Data in this exercise:
========

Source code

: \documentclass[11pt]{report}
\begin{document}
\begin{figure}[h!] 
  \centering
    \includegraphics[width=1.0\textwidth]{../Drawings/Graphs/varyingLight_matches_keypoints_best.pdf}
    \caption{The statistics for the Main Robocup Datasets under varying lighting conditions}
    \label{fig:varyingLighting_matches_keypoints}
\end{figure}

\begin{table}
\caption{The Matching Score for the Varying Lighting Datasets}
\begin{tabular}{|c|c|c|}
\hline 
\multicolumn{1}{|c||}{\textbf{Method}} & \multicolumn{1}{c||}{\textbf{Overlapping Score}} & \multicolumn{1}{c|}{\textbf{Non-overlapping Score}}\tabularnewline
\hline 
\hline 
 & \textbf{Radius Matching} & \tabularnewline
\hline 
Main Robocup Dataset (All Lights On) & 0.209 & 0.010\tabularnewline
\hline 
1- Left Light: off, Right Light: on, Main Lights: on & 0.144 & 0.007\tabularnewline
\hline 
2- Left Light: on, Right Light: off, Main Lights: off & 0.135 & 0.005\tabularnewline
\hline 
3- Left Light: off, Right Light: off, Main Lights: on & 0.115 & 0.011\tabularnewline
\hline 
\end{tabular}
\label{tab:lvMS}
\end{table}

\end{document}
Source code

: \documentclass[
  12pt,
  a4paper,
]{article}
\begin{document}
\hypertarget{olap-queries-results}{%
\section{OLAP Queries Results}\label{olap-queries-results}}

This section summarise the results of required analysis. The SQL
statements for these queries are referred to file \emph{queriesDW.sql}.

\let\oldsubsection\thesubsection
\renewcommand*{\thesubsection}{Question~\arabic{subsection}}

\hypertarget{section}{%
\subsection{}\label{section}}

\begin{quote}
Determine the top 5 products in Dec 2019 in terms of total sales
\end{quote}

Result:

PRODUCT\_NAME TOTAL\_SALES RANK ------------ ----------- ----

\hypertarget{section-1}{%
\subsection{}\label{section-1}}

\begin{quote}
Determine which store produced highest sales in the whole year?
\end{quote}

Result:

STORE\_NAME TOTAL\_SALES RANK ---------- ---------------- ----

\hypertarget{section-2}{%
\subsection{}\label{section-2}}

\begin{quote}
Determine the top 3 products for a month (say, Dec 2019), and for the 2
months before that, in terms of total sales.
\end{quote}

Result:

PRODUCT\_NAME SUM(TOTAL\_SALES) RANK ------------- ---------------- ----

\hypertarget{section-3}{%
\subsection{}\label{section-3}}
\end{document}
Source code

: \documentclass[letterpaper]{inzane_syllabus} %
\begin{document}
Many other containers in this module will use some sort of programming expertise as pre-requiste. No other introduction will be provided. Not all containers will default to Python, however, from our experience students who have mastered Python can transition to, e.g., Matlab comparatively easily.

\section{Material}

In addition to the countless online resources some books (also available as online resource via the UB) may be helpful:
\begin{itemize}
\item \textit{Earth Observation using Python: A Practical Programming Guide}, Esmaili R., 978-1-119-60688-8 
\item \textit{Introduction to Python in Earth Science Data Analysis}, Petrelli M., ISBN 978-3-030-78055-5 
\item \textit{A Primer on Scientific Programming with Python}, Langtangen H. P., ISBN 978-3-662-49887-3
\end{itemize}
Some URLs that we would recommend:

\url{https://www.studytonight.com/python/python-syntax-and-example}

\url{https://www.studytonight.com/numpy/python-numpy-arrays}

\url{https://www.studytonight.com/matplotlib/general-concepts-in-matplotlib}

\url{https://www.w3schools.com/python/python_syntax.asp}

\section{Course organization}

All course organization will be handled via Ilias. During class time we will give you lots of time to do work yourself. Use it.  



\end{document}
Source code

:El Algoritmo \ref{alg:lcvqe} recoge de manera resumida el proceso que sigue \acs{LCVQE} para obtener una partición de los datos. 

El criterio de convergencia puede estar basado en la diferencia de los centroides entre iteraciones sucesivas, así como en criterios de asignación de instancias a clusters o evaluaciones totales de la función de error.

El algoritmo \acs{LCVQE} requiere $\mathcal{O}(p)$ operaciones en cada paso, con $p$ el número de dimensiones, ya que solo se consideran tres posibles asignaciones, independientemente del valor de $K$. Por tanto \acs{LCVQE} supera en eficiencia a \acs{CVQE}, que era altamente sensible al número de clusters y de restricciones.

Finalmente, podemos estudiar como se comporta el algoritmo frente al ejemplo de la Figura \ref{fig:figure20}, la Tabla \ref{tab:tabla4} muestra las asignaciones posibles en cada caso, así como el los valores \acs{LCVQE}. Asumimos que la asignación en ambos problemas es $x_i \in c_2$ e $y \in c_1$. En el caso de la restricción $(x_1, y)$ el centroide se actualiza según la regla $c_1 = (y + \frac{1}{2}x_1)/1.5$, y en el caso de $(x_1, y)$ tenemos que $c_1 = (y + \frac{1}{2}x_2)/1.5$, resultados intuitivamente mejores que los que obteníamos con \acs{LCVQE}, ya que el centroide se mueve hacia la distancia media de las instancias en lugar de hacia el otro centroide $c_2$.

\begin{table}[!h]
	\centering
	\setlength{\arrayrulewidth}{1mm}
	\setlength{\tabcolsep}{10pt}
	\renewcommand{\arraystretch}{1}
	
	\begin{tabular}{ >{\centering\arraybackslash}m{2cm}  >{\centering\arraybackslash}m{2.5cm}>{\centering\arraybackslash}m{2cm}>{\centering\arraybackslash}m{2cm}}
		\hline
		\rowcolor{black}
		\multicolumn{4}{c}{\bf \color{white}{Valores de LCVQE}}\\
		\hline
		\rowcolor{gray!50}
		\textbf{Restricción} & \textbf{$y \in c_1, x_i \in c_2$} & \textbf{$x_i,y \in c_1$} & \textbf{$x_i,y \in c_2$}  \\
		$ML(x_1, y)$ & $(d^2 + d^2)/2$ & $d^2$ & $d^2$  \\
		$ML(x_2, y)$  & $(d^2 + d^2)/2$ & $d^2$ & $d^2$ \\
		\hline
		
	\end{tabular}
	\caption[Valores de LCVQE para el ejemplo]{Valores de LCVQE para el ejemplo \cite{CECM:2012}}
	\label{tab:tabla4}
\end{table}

========

Aim of the task:
Repeat the records word for word.

Solved problem:
Source code

: \documentclass[11pt]{report}
\begin{document}
\begin{figure}[h!] 
  \centering
    \includegraphics[width=1.0\textwidth]{../Drawings/Graphs/varyingLight_matches_keypoints_best.pdf}
    \caption{The statistics for the Main Robocup Datasets under varying lighting conditions}
    \label{fig:varyingLighting_matches_keypoints}
\end{figure}

\begin{table}
\caption{The Matching Score for the Varying Lighting Datasets}
\begin{tabular}{|c|c|c|}
\hline 
\multicolumn{1}{|c||}{\textbf{Method}} & \multicolumn{1}{c||}{\textbf{Overlapping Score}} & \multicolumn{1}{c|}{\textbf{Non-overlapping Score}}\tabularnewline
\hline 
\hline 
 & \textbf{Radius Matching} & \tabularnewline
\hline 
Main Robocup Dataset (All Lights On) & 0.209 & 0.010\tabularnewline
\hline 
1- Left Light: off, Right Light: on, Main Lights: on & 0.144 & 0.007\tabularnewline
\hline 
2- Left Light: on, Right Light: off, Main Lights: off & 0.135 & 0.005\tabularnewline
\hline 
3- Left Light: off, Right Light: off, Main Lights: on & 0.115 & 0.011\tabularnewline
\hline 
\end{tabular}
\label{tab:lvMS}
\end{table}

\end{document}
Source code

: \documentclass[
  12pt,
  a4paper,
]{article}
\begin{document}
\hypertarget{olap-queries-results}{%
\section{OLAP Queries Results}\label{olap-queries-results}}

This section summarise the results of required analysis. The SQL
statements for these queries are referred to file \emph{queriesDW.sql}.

\let\oldsubsection\thesubsection
\renewcommand*{\thesubsection}{Question~\arabic{subsection}}

\hypertarget{section}{%
\subsection{}\label{section}}

\begin{quote}
Determine the top 5 products in Dec 2019 in terms of total sales
\end{quote}

Result:

PRODUCT\_NAME TOTAL\_SALES RANK ------------ ----------- ----

\hypertarget{section-1}{%
\subsection{}\label{section-1}}

\begin{quote}
Determine which store produced highest sales in the whole year?
\end{quote}

Result:

STORE\_NAME TOTAL\_SALES RANK ---------- ---------------- ----

\hypertarget{section-2}{%
\subsection{}\label{section-2}}

\begin{quote}
Determine the top 3 products for a month (say, Dec 2019), and for the 2
months before that, in terms of total sales.
\end{quote}

Result:

PRODUCT\_NAME SUM(TOTAL\_SALES) RANK ------------- ---------------- ----

\hypertarget{section-3}{%
\subsection{}\label{section-3}}
\end{document}
Source code

: \documentclass[letterpaper]{inzane_syllabus} %
\begin{document}
Many other containers in this module will use some sort of programming expertise as pre-requiste. No other introduction will be provided. Not all containers will default to Python, however, from our experience students who have mastered Python can transition to, e.g., Matlab comparatively easily.

\section{Material}

In addition to the countless online resources some books (also available as online resource via the UB) may be helpful:
\begin{itemize}
\item \textit{Earth Observation using Python: A Practical Programming Guide}, Esmaili R., 978-1-119-60688-8 
\item \textit{Introduction to Python in Earth Science Data Analysis}, Petrelli M., ISBN 978-3-030-78055-5 
\item \textit{A Primer on Scientific Programming with Python}, Langtangen H. P., ISBN 978-3-662-49887-3
\end{itemize}
Some URLs that we would recommend:

\url{https://www.studytonight.com/python/python-syntax-and-example}

\url{https://www.studytonight.com/numpy/python-numpy-arrays}

\url{https://www.studytonight.com/matplotlib/general-concepts-in-matplotlib}

\url{https://www.w3schools.com/python/python_syntax.asp}

\section{Course organization}

All course organization will be handled via Ilias. During class time we will give you lots of time to do work yourself. Use it.  



\end{document}
Source code

:El Algoritmo \ref{alg:lcvqe} recoge de manera resumida el proceso que sigue \acs{LCVQE} para obtener una partición de los datos. 

El criterio de convergencia puede estar basado en la diferencia de los centroides entre iteraciones sucesivas, así como en criterios de asignación de instancias a clusters o evaluaciones totales de la función de error.

El algoritmo \acs{LCVQE} requiere $\mathcal{O}(p)$ operaciones en cada paso, con $p$ el número de dimensiones, ya que solo se consideran tres posibles asignaciones, independientemente del valor de $K$. Por tanto \acs{LCVQE} supera en eficiencia a \acs{CVQE}, que era altamente sensible al número de clusters y de restricciones.

Finalmente, podemos estudiar como se comporta el algoritmo frente al ejemplo de la Figura \ref{fig:figure20}, la Tabla \ref{tab:tabla4} muestra las asignaciones posibles en cada caso, así como el los valores \acs{LCVQE}. Asumimos que la asignación en ambos problemas es $x_i \in c_2$ e $y \in c_1$. En el caso de la restricción $(x_1, y)$ el centroide se actualiza según la regla $c_1 = (y + \frac{1}{2}x_1)/1.5$, y en el caso de $(x_1, y)$ tenemos que $c_1 = (y + \frac{1}{2}x_2)/1.5$, resultados intuitivamente mejores que los que obteníamos con \acs{LCVQE}, ya que el centroide se mueve hacia la distancia media de las instancias en lugar de hacia el otro centroide $c_2$.

\begin{table}[!h]
	\centering
	\setlength{\arrayrulewidth}{1mm}
	\setlength{\tabcolsep}{10pt}
	\renewcommand{\arraystretch}{1}
	
	\begin{tabular}{ >{\centering\arraybackslash}m{2cm}  >{\centering\arraybackslash}m{2.5cm}>{\centering\arraybackslash}m{2cm}>{\centering\arraybackslash}m{2cm}}
		\hline
		\rowcolor{black}
		\multicolumn{4}{c}{\bf \color{white}{Valores de LCVQE}}\\
		\hline
		\rowcolor{gray!50}
		\textbf{Restricción} & \textbf{$y \in c_1, x_i \in c_2$} & \textbf{$x_i,y \in c_1$} & \textbf{$x_i,y \in c_2$}  \\
		$ML(x_1, y)$ & $(d^2 + d^2)/2$ & $d^2$ & $d^2$  \\
		$ML(x_2, y)$  & $(d^2 + d^2)/2$ & $d^2$ & $d^2$ \\
		\hline
		
	\end{tabular}
	\caption[Valores de LCVQE para el ejemplo]{Valores de LCVQE para el ejemplo \cite{CECM:2012}}
	\label{tab:tabla4}
\end{table}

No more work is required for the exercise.